Walai.id, Jakarta – Fenomena banjir yang melanda berbagai wilayah di Jabodetabek dalam beberapa waktu terakhir menjadi pengingat pentingnya menjaga keseimbangan ekosistem lingkungan, terutama di kawasan hutan pada hulu Daerah Aliran Sungai (DAS). Keseimbangan ekosistem di daerah tersebut berperan vital dalam mengendalikan aliran air.
Direktur Jenderal Penegakan Hukum (Gakkum) Kehutanan, Januanto, mengungkapkan temuan alih fungsi lahan di kawasan hutan yang tidak terkendali di hulu DAS Ciliwung, DAS Kali Bekasi, DAS Cisadane, dan lainnya. Hal ini memicu kekritisan kawasan dalam fungsinya sebagai pengendali tata air.
“Kawasan hutan yang seharusnya menjadi daerah resapan justru berubah fungsi menjadi permukiman dan bangunan komersial, sehingga meningkatkan risiko banjir dan longsor,” jelas Januanto, Saat media briefing di kantor Kementerian Kehutanan, pada Kamis. 20/3/2024.
Sebagai langkah konkret, Kementerian Kehutanan telah bekerja sama dengan Kementerian ATR/BPN untuk melakukan penertiban kawasan hutan dalam penyelamatan DAS. Operasi penertiban telah dilakukan pada 9-11 Maret 2025 di Kabupaten Bogor, mencakup Kecamatan Cisarua, Sentul, dan Jonggol. Operasi lanjutan berlangsung pada 17-19 Maret 2025 di sepanjang DAS Cisadane.
Dari hasil operasi, ditemukan banyak bangunan tanpa izin yang berdiri di dalam kawasan hutan produksi, bahkan di hutan lindung dan konservasi. Pihak berwenang telah memasang papan pengawasan di 50 titik serta meminta keterangan dari pemilik bangunan dan pelaku usaha yang diduga melanggar aturan.
“Kami harus menghindari kebocoran fungsi hutan. Penegakan hukum harus diimbangi dengan upaya pemulihan fungsi hutan guna menjaga kelestarian dan keseimbangan ekosistem,” tegas Januanto.
Pada kesempatan yang sama, Dirjen Pengendalian DAS dan Rehabilitasi Hutan (PDASRH), Dyah Murtiningsih, menjelaskan bahwa alih fungsi lahan di kawasan lindung, khususnya di Areal Penggunaan Lain (APL), menyebabkan permukaan menjadi kedap air, sehingga menghambat resapan dan meningkatkan limpasan air. Ia juga mengungkap adanya penyempitan alur sungai, seperti di DAS Ciliwung yang seharusnya 11 meter, kini hanya 3 meter akibat permukiman.

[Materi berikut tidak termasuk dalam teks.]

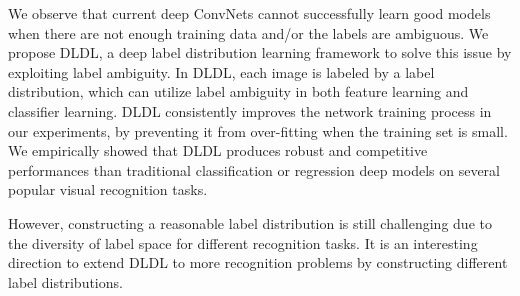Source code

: \documentclass[journal]{IEEEtran}
\begin{document}
We observe that current deep ConvNets cannot successfully learn good models when there are not enough training data and/or the labels are ambiguous. We propose DLDL, a deep label distribution learning framework to solve this issue by exploiting label ambiguity. In DLDL, each image is labeled by a label distribution, which can utilize label ambiguity in both feature learning and classifier learning. DLDL consistently improves the network training process in our experiments, by preventing it from over-fitting when the training set is small. We empirically showed that DLDL produces robust and competitive performances than traditional classification or regression deep models on several popular visual recognition tasks.

However, constructing a reasonable label distribution is still challenging due to the diversity of label space for different recognition tasks. It is an interesting direction to extend DLDL to more recognition problems by constructing different label distributions.
\end{document}
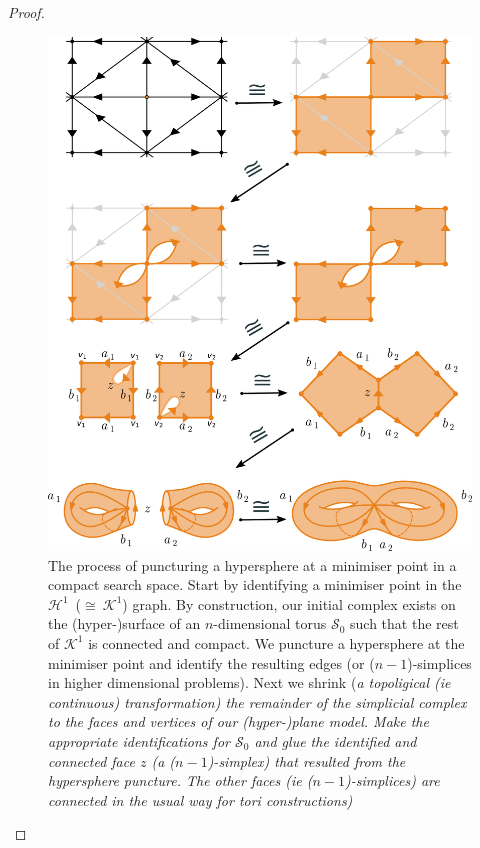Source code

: \begin{proof}
\begin{figure} 
\centerline{\includegraphics[scale=0.5]{./stori_complete.pdf}}
{\caption{The process of puncturing a hypersphere at a minimiser point in a compact search space. Start by identifying a minimiser point in the $\mathcal{H}^1$~($\cong~\mathcal{K}^1$) graph. By construction, our initial complex exists on the (hyper-)surface of an $n$-dimensional torus $\mathcal{S}_0$ such that the rest of $\mathcal{K}^1$ is connected and compact. We puncture a hypersphere at the minimiser point and identify the resulting edges (or ($n-1$)-simplices in higher dimensional problems). Next we shrink (\it a topoligical (ie continuous) transformation\normalfont) the remainder of the simplicial complex to the faces and vertices of our (hyper-)plane model. Make the appropriate identifications for $\mathcal{S}_0$ and glue the identified and connected face $z$ (a ($n-1$)-simplex) that resulted from the hypersphere puncture. The other faces (ie ($n-1$)-simplices) are connected in the usual way for tori constructions)\label{fig:stori}}}
\end{figure}


\end{proof}
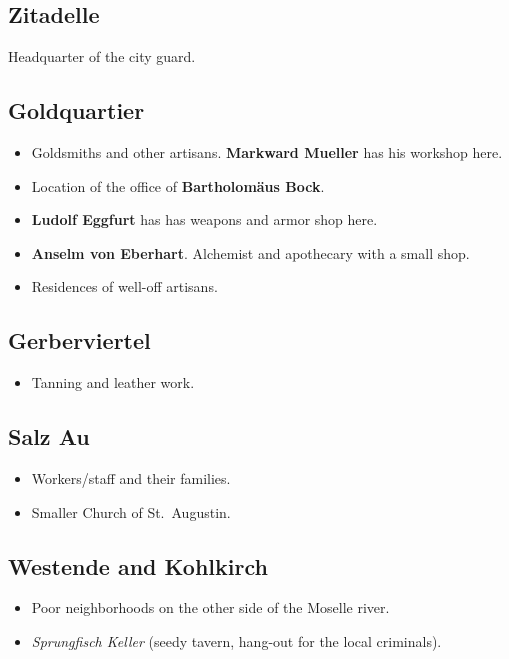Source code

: \documentclass[
]{book}
\providecommand{\tightlist}{%
  \setlength{\itemsep}{0pt}\setlength{\parskip}{0pt}}
\begin{document}
\subsection{Zitadelle}\label{zitadelle}

Headquarter of the city guard.

\subsection{Goldquartier}\label{goldquartier}

\begin{itemize}
\item
  Goldsmiths and other artisans. \textbf{Markward Mueller} has his workshop here.
\item
  Location of the office of \textbf{Bartholomäus Bock}.
\item
  \textbf{Ludolf Eggfurt} has has weapons and armor shop here.
\item
  \textbf{Anselm von Eberhart}. Alchemist and apothecary with a small shop.
\item
  Residences of well-off artisans.
\end{itemize}

\subsection{Gerberviertel}\label{gerberviertel}

\begin{itemize}
\tightlist
\item
  Tanning and leather work.
\end{itemize}

\subsection{Salz Au}\label{salz-au}

\begin{itemize}
\item
  Workers/staff and their families.
\item
  Smaller Church of St.~Augustin.
\end{itemize}

\subsection{Westende and Kohlkirch}\label{westende-and-kohlkirch}

\begin{itemize}
\item
  Poor neighborhoods on the other side of the Moselle river.
\item
  \emph{Sprungfisch Keller} (seedy tavern, hang-out for the local criminals).
\end{itemize}
\end{document}
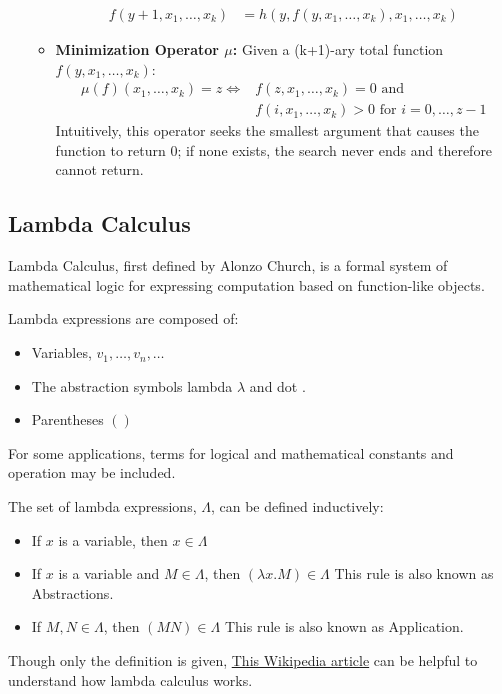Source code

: \documentclass{report}
\begin{document}
\begin{defn}
\begin{itemize}
\begin{itemize}
\begin{align*}
								f(y+1,x_1,\dots,x_k)&=h(y,f(y,x_1,\dots,x_k),x_1,\dots,x_k)
							\end{align*}
							\item \textbf{Minimization Operator $\mu$:} Given a (k+1)-ary total function $f(y,x_1,\dots,x_k)$:
							\begin{align*}
								\mu (f)(x_1,\dots,x_k)=z \Leftrightarrow& f(z,x_1,\dots,x_k)=0 \text{   and}\\&f(i,x_1,\dots,x_k)>0 \text{   for   } i=0,\dots,z-1
							\end{align*}
								\subitem Intuitively, this operator seeks the smallest argument that causes the function to return 0; if none exists, the search never ends and therefore cannot return.
						\end{itemize}
					\end{itemize}
				\end{defn}
			
			\subsection{Lambda Calculus}
				Lambda Calculus, first defined by Alonzo Church, is a formal system of mathematical logic for expressing computation based on function-like objects.
				\begin{defn} \label{def_lambda_expression}
					Lambda expressions are composed of:
					\begin{itemize}
						\item Variables, $v_1,\dots,v_n,\dots$
						\item The abstraction symbols lambda $\lambda$ and dot $.$
						\item Parentheses $( )$
					\end{itemize}
					For some applications, terms for logical and mathematical constants and operation may be included.
					
					The set of lambda expressions, $\Lambda$, can be defined inductively:
					\begin{itemize}
						\item If $x$ is a variable, then $x \in \Lambda$
						\item If $x$ is a variable and $M \in \Lambda$, then $(\lambda x.M)\in \Lambda$
							\subitem This rule is also known as Abstractions.
						\item If $M,N \in \Lambda$, then $(M N) \in \Lambda$
							\subitem This rule is also known as Application.
					\end{itemize}
				\end{defn}
				Though only the definition is given, \href{https://en.wikipedia.org/wiki/Lambda_calculus#Formal_definition}{This Wikipedia article} can be helpful to understand how lambda calculus works.
			
\end{document}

Menurut Dyah, minimnya fungsi drainase dan resapan air turut memperburuk kondisi di empat DAS, yaitu DAS Ciliwung, DAS Cisadane, DAS Kali Bekasi, dan DAS Angke Pesanggrahan. Untuk mencegah banjir berulang, Kementerian Kehutanan akan melakukan rehabilitasi hutan dan lahan (RHL) dengan penanaman vegetatif serta pembangunan dam pengendali dan dam penahan.
Di luar kawasan hutan, upaya mitigasi mencakup pembuatan sumur resapan, biopori, serta perbaikan sistem drainase di sekitar permukiman. Dyah juga menekankan perlunya review tata ruang, terutama di wilayah dengan topografi miring yang sebaiknya tetap berfungsi sebagai kawasan lindung.
“Ini momentum yang baik bagi semua pihak untuk bersinergi dalam mengatasi bencana hidrometeorologi dan mengambil langkah pencegahan ke depan,” tutupnya.